I chatted with him later about some of the foibles of high modernism, which was a very historicist movement, not in a fashion or stylistic sense, but in the Hegelian sense of seeing history as a dialectic and a narrative. High Modernism was incredibly optimistic and egoistic because they saw all of history except themselves – they had the hubristic attitude of being outside history: being its conclusion or culmination.

Semes is of the position that exaggerating the continuity of style
is preferable to exaggerating the discontinuity. I showed him this 1990s addition to Daniel Burnham Co.’s Joliet Public Library and offered that in the 1990s we started to see traditional additions to historic buildings in spite of the tendency that Semes has identified as a problem. Contextual additions are much more prevalent since 1990 than in the previous quarter-century, although Modernism is still granted a funny space outside of history even as it too has become a revival style.

I have said it before and I will say it again: you can make two mistakes in looking at the past: one is to assume that people then were smarter than now. The other is to assume they were stupider than now. The fact is they were people living a life as inchoate and contradictory and aspirational as our own, and yes they had technologies but the fact is the Tribune Tower is more technologically advanced than the Auditorium and that has nothing to do with Gothic buttresses or Romanesque arches. We tend to judge books by their covers despite all the warnings to the contrary.

I also think we need to tweak the Standards. One of my favorite quotes from Semes had to do with arguing against the Standard that tells you not to create a “false sense of historical development.” Semes responds that there is no such thing in architecture as a false sense of historic development. If it was built in 1924 and it looked like a refrigerator or a Jacobean castle or an elephant or a Renaissance manor house or a log cabin, IT WAS STILL BUILT IN 1924 really. There is no one “true” history of architecture – the 20th century was not simply the rise of modernism.

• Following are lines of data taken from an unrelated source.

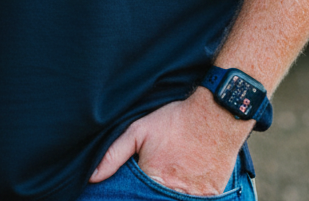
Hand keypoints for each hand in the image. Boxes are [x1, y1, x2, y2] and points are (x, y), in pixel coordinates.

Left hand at [89, 90, 248, 195]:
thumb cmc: (175, 121)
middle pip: (157, 199)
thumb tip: (93, 176)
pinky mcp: (212, 196)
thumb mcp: (139, 130)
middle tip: (160, 173)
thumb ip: (114, 154)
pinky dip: (191, 195)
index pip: (137, 197)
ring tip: (176, 173)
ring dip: (172, 193)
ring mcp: (195, 197)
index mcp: (152, 179)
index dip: (137, 192)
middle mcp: (173, 193)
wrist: (215, 115)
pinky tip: (189, 179)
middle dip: (153, 193)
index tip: (140, 184)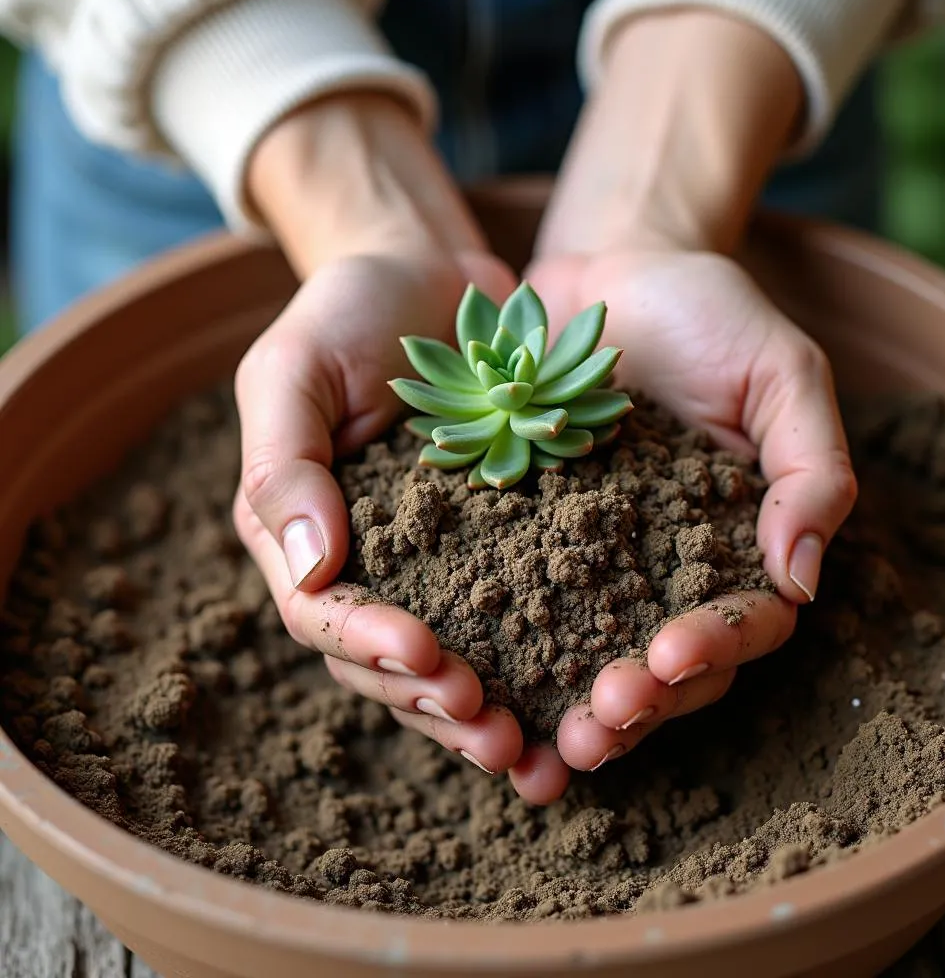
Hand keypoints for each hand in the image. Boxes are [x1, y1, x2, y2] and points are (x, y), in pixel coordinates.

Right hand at [232, 93, 537, 783]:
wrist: (432, 279)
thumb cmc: (350, 312)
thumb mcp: (294, 368)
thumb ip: (283, 464)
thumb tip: (307, 567)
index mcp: (304, 533)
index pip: (322, 613)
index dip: (368, 644)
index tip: (424, 654)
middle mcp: (367, 565)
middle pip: (386, 665)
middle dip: (436, 703)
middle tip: (495, 735)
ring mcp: (436, 564)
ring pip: (447, 665)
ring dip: (485, 713)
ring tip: (535, 750)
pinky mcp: (501, 550)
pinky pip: (513, 621)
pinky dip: (537, 668)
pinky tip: (576, 703)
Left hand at [515, 9, 854, 772]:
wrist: (607, 267)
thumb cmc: (708, 312)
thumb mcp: (780, 373)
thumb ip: (809, 467)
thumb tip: (802, 580)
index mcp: (736, 544)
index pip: (741, 623)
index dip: (713, 651)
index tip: (669, 656)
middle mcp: (665, 568)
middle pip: (664, 668)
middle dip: (635, 707)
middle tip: (593, 730)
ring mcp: (593, 560)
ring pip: (588, 657)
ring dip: (566, 708)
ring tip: (536, 742)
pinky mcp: (527, 540)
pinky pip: (518, 607)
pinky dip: (503, 655)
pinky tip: (473, 690)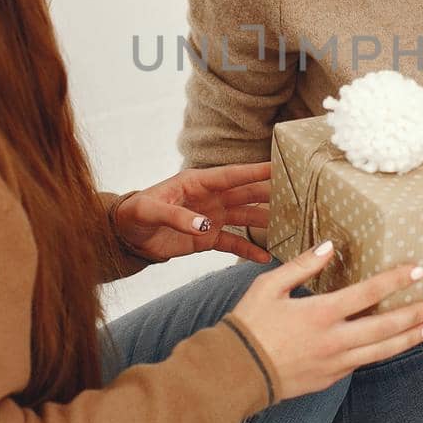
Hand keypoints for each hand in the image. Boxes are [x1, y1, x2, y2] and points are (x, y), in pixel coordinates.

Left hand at [112, 163, 274, 263]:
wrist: (126, 237)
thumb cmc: (134, 215)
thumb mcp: (150, 212)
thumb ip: (177, 217)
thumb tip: (204, 225)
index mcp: (198, 182)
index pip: (232, 175)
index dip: (256, 171)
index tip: (280, 166)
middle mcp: (210, 198)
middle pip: (247, 194)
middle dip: (271, 194)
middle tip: (296, 195)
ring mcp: (211, 218)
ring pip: (246, 217)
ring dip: (265, 221)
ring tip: (289, 226)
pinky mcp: (208, 239)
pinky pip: (234, 243)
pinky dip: (249, 250)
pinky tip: (266, 257)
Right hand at [230, 242, 422, 399]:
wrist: (235, 373)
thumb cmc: (248, 326)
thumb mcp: (269, 286)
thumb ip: (302, 265)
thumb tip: (329, 247)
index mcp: (319, 313)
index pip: (368, 293)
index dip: (396, 280)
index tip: (417, 270)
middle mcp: (333, 340)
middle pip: (384, 326)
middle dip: (413, 314)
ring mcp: (334, 363)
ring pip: (381, 351)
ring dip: (407, 338)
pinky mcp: (329, 379)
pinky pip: (362, 364)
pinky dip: (382, 353)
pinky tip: (392, 345)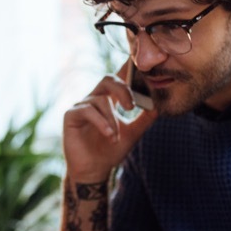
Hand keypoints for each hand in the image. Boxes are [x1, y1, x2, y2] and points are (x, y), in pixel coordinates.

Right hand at [62, 65, 157, 183]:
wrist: (94, 170)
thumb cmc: (111, 151)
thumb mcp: (133, 133)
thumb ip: (145, 119)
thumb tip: (160, 105)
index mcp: (109, 99)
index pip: (119, 78)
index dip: (127, 67)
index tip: (138, 60)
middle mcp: (94, 99)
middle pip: (108, 80)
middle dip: (123, 90)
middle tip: (132, 107)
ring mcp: (82, 106)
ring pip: (100, 99)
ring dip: (112, 119)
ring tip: (116, 137)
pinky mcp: (71, 115)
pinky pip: (88, 111)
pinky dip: (102, 122)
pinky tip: (110, 135)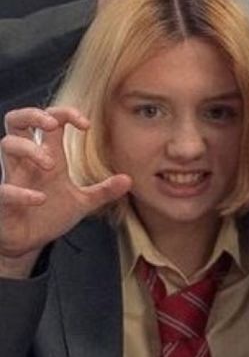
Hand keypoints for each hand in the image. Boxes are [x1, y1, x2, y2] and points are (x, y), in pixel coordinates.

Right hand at [0, 107, 130, 273]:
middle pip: (16, 120)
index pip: (49, 121)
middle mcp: (27, 163)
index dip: (66, 113)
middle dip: (33, 114)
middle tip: (52, 124)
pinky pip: (4, 189)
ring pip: (7, 144)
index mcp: (46, 157)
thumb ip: (104, 190)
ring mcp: (12, 178)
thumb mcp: (83, 202)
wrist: (27, 242)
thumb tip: (129, 180)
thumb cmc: (49, 215)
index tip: (86, 125)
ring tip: (50, 164)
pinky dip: (21, 192)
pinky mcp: (2, 201)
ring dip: (30, 149)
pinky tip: (40, 199)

And neither does the 21st century have a singular style or singular narrative. Time does keep everything from happening all at once, but that doesn’t mean it only writes one story.

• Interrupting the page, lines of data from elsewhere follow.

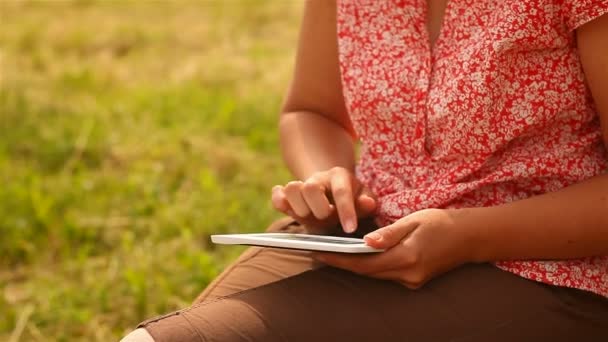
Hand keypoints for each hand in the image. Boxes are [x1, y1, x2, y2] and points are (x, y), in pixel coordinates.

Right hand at [271, 167, 376, 233]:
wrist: (330, 192)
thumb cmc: (351, 199)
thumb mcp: (364, 199)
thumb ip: (367, 203)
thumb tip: (368, 203)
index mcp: (339, 176)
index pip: (341, 192)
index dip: (346, 211)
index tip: (350, 229)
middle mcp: (318, 179)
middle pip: (310, 188)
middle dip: (318, 210)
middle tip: (326, 220)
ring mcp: (301, 185)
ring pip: (291, 188)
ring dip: (299, 209)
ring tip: (309, 217)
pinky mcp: (287, 195)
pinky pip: (277, 195)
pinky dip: (279, 202)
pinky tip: (288, 210)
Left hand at [313, 209, 475, 288]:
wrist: (470, 237)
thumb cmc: (441, 223)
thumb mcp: (414, 220)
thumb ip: (389, 233)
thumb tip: (365, 242)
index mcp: (407, 257)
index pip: (364, 263)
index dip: (339, 260)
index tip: (318, 252)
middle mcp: (408, 275)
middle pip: (366, 272)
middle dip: (341, 263)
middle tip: (317, 251)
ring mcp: (412, 281)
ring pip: (375, 274)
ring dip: (354, 265)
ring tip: (331, 252)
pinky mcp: (414, 280)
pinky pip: (386, 274)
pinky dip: (370, 266)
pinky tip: (358, 255)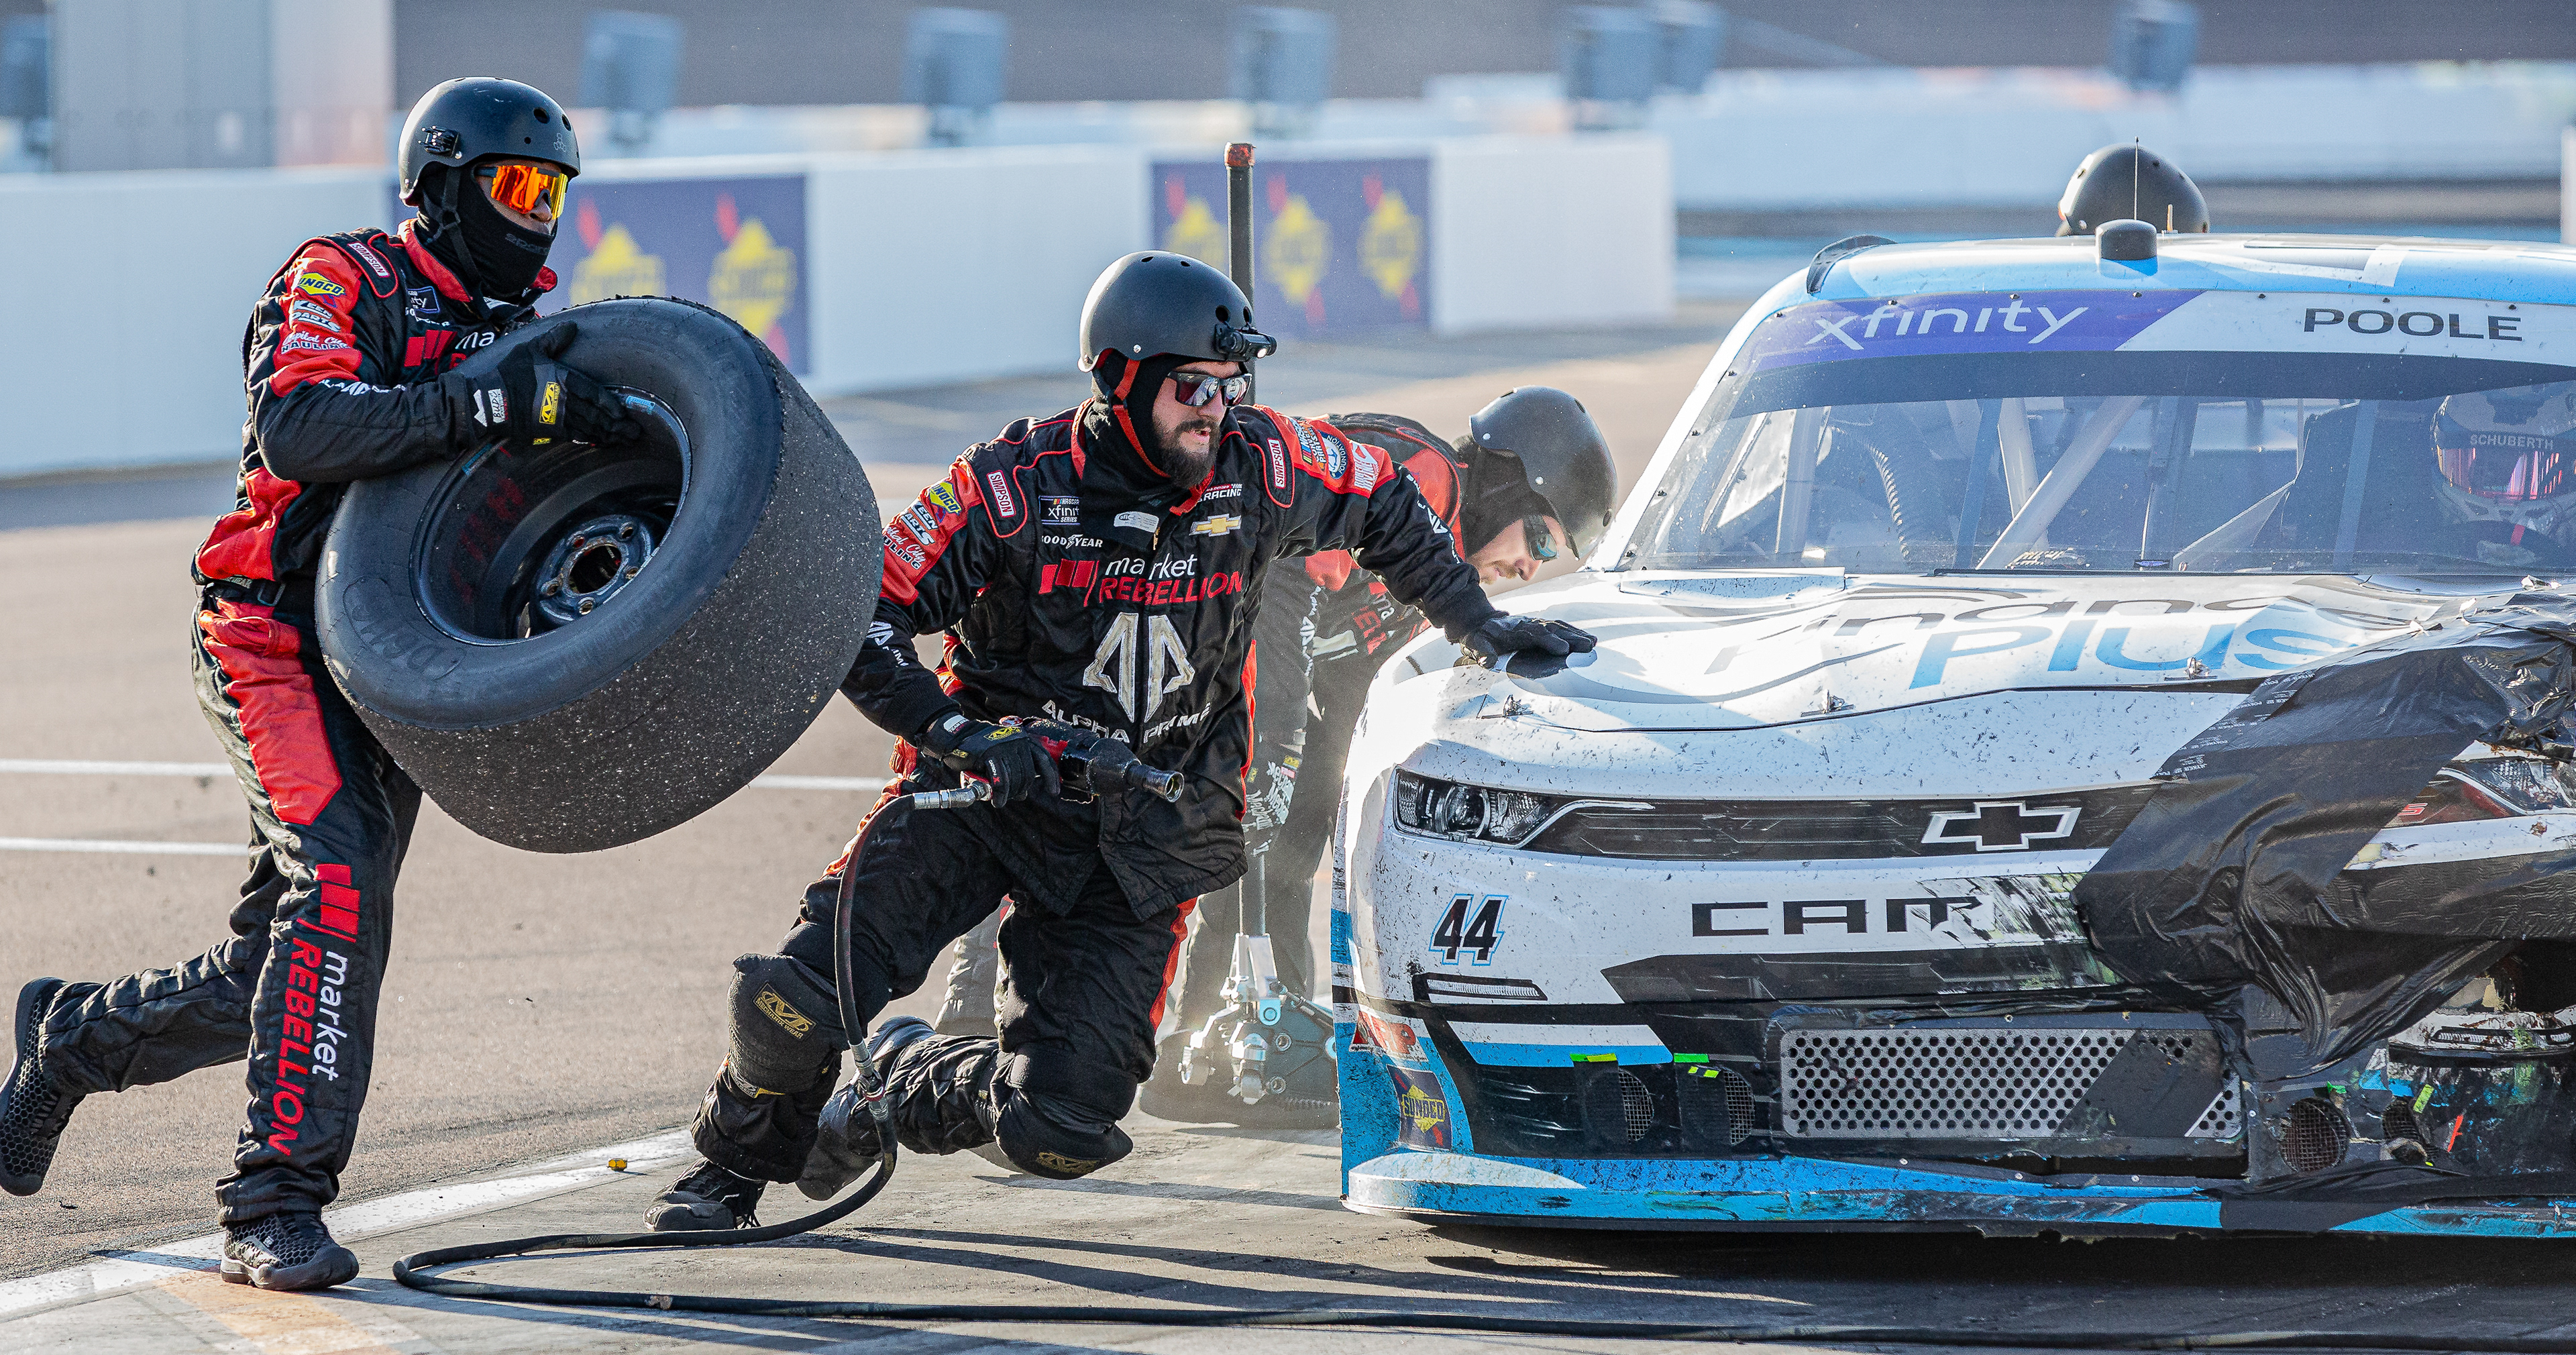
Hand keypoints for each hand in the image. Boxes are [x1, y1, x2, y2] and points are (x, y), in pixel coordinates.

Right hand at [447, 323, 640, 449]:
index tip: (624, 412)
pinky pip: (577, 437)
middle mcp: (566, 402)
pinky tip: (603, 443)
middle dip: (618, 426)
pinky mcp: (551, 431)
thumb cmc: (510, 373)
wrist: (489, 400)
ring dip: (610, 436)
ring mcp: (559, 419)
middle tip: (636, 433)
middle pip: (599, 416)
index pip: (595, 393)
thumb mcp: (532, 350)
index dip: (611, 404)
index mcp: (564, 380)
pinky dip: (593, 440)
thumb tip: (572, 326)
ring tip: (626, 440)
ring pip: (591, 429)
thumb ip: (555, 340)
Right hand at [916, 713, 1059, 805]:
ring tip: (1002, 799)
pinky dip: (1000, 793)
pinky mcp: (990, 753)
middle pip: (1029, 773)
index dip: (1050, 777)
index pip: (1044, 759)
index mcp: (1024, 739)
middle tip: (1013, 797)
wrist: (956, 737)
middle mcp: (1018, 740)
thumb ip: (1015, 770)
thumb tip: (1023, 794)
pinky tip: (998, 801)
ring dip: (1010, 794)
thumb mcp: (1002, 756)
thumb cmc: (980, 750)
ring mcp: (1004, 746)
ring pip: (1015, 778)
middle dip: (1022, 789)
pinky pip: (1000, 779)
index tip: (1053, 792)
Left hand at [1461, 614, 1596, 665]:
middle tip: (1587, 647)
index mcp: (1515, 629)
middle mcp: (1530, 624)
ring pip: (1560, 628)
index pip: (1536, 634)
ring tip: (1592, 644)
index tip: (1563, 650)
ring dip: (1576, 635)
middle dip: (1570, 638)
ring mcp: (1537, 624)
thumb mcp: (1476, 643)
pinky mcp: (1542, 627)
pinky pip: (1561, 629)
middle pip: (1553, 629)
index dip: (1550, 641)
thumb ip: (1483, 651)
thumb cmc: (1480, 636)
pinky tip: (1589, 639)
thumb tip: (1487, 660)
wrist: (1481, 622)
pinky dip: (1575, 633)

Again, I like some disruptions and I love my modernisms in all of their variety. But I also value something that we have been holding dear at the National Trust as we lean into the preservation of the recent past and modernism: a lot of pre-1930 buildings were built really well. They are more energy efficient and sustainable and durable than anything built in the second half of the 20th century and likely more durable than many buildings built today. And that is why Semes point about preserving a culture of building and preserving buildings SO WE CAN LEARN HOW TO BUILD was the most revelatory comment he made today. This not only takes us beyond the archicentric and modernist tendencies of the Venice Charter and Secretary of the Interior’s Standards – it incorporates the sense of traditional culture and traditional building and cultural definitions of significance and stewardship that have modified Venice since the Nara Document of 1994 and subsequent revisions that have made our conservation project more conservation oriented and less preservation and restoration oriented. More than simply asking us to revisit architectural standards for preservation, Steve Semes asked in his presentation and his book that we look at preservation as heritage conservation in the broadest, most ecological sense. It is not about style and it is not about rules. It is a process and it is a loving care of tradition, or whatever it is we want to label that connection every culture makes between the past and the future.